(Source data)
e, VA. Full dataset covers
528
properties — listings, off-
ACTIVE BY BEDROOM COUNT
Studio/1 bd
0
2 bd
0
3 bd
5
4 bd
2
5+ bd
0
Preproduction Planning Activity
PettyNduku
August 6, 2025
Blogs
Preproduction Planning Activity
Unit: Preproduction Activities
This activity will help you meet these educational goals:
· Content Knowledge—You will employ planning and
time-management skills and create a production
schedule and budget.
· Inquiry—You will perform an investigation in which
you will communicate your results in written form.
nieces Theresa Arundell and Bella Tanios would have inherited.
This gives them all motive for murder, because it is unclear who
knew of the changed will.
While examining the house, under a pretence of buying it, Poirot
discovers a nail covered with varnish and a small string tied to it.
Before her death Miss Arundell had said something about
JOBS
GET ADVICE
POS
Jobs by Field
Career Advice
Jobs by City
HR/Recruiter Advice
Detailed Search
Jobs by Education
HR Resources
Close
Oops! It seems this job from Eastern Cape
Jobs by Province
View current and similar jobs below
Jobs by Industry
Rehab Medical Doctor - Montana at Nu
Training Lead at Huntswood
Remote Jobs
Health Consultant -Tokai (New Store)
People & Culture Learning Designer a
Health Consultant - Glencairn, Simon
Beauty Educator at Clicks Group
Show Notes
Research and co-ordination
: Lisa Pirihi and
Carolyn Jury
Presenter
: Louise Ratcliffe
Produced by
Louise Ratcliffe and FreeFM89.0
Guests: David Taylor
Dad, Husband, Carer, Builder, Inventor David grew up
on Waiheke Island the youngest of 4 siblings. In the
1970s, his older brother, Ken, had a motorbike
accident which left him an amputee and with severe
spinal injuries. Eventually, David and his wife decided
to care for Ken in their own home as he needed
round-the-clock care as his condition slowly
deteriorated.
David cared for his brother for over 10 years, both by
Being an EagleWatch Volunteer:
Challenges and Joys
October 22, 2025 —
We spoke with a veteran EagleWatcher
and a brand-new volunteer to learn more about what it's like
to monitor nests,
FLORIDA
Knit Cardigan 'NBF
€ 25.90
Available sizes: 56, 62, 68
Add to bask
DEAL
(End Source data)
### Work to complete
For every line in the listing above that contains "brother", copy that line.

### Answer to this problem
1970s, his older brother, Ken, had a motorbike
David cared for his brother for over 10 years, both by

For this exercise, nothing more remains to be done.